Deux unités avaient lancé une attaque en tenaille contre Gruyère. Chaque équipe comptait deux cents soldats, dirigés par Raklum et Borgen.
Il s’agissait d’une attaque éclair composée de leurs forces d’élite et exécutée à la toute dernière seconde pour éviter toute détection. Bien qu’elle soit assez simple à expliquer, son exécution était une entreprise quasi impossible.
Elle exigeait une connaissance approfondie du terrain, une confiance dans leurs camarades soldats et une détermination à attendre le passage de l’ennemi et à trouver la bonne position pour attaquer.
Cependant, ils avaient réussi. La loyauté de Raklum envers Wein et le désir de Borgen de sauver Zenovia les avaient suffisamment motivés pour mener à bien ce plan.
« Quoi ? Qu’est-ce qui se passe ? »
« C’est l’ennemi ! C’est une attaque ! Protégez Sa Majesté ! »

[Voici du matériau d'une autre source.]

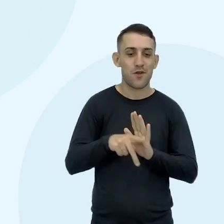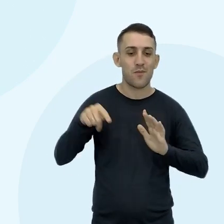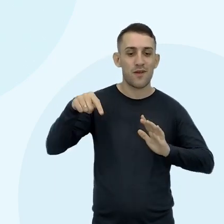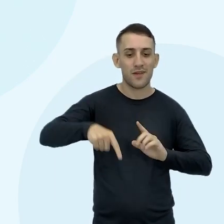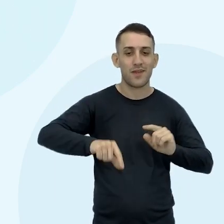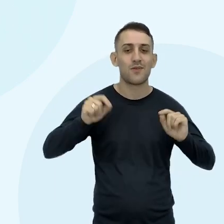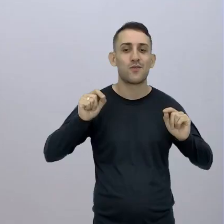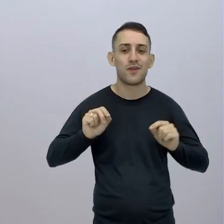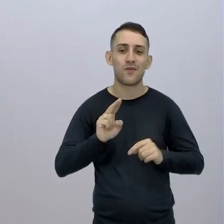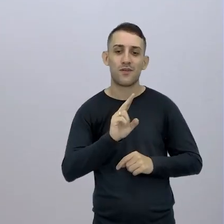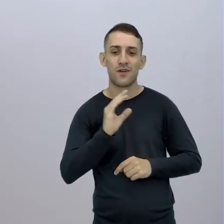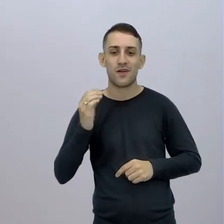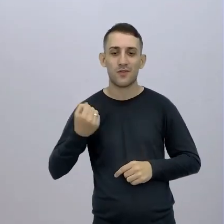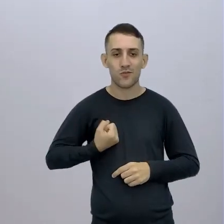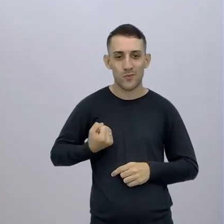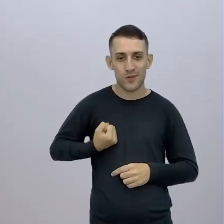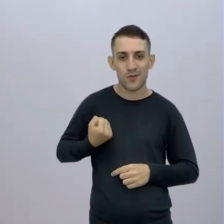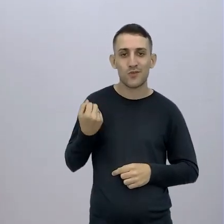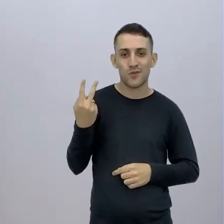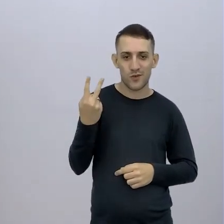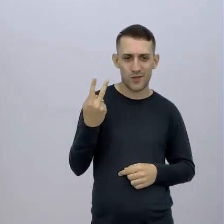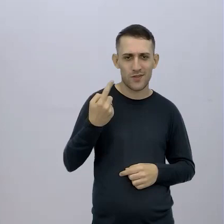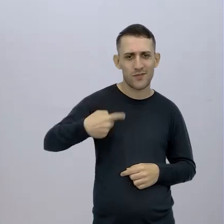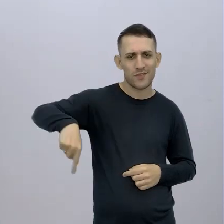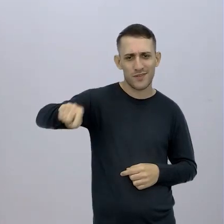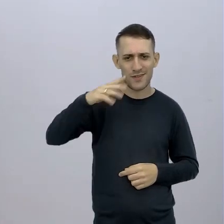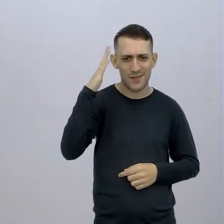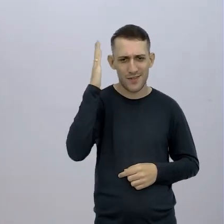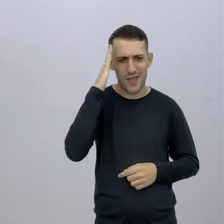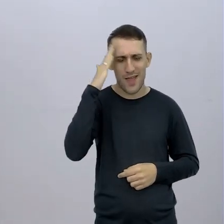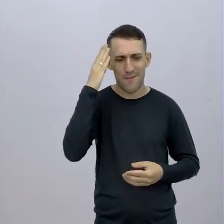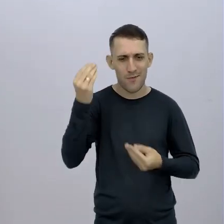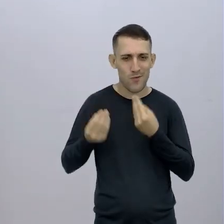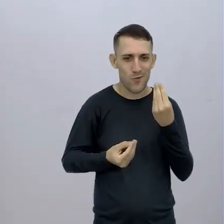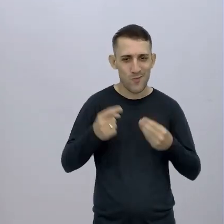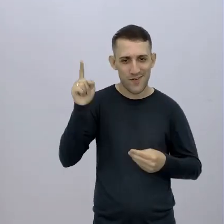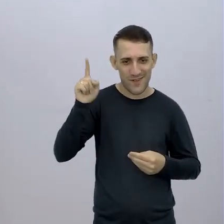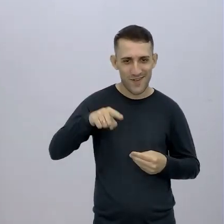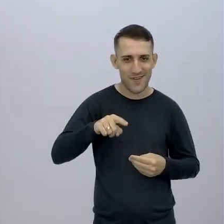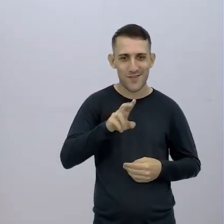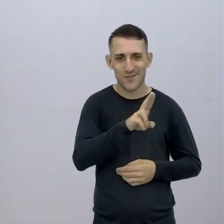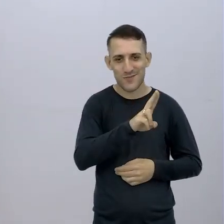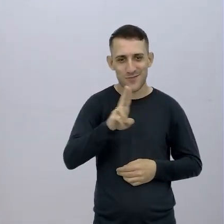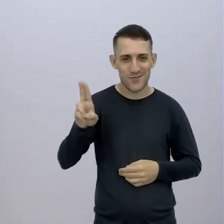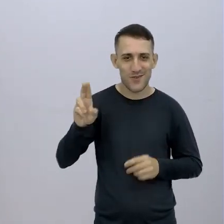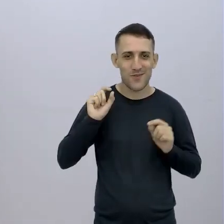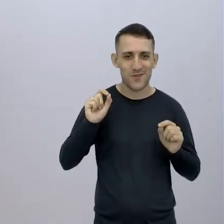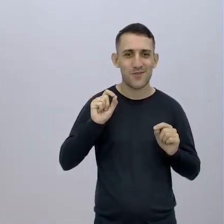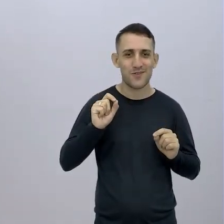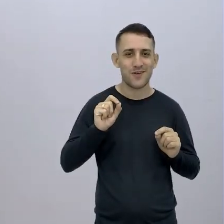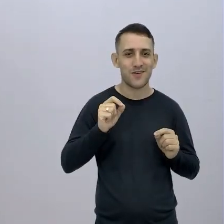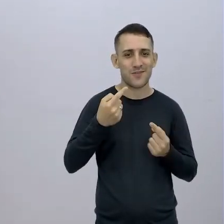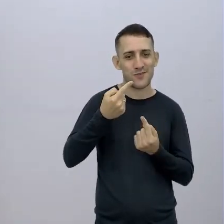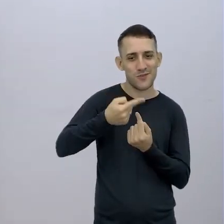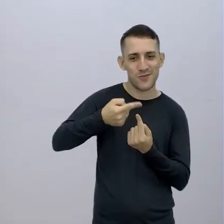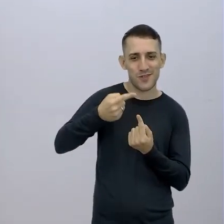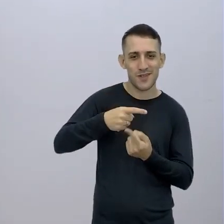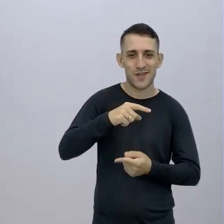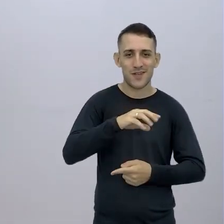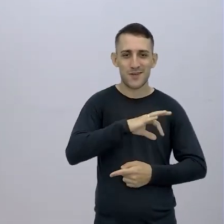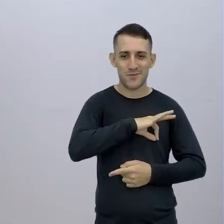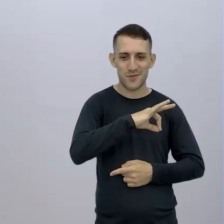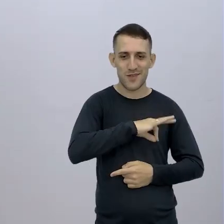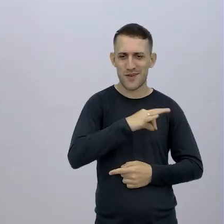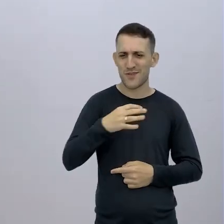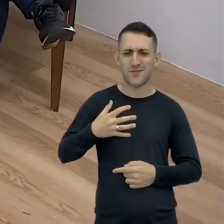A unidade curricular 2 Você sabe como é que Vai Solta Sabe como é que chama O tipo de policial Que não gosta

Les deux unités lancèrent un barrage d’attaques contre les forces de Gruyère qui resserraient leur formation autour de lui. Raklum s’était frayé un chemin à travers les soldats confus, se rapprochant du roi. Dans la direction opposée, on pouvait voir Borgen encocher une flèche et la diriger vers sa tête.
« Pour Son Altesse — . »
« Pour la princesse — . »
Les deux généraux avaient vu leur chance.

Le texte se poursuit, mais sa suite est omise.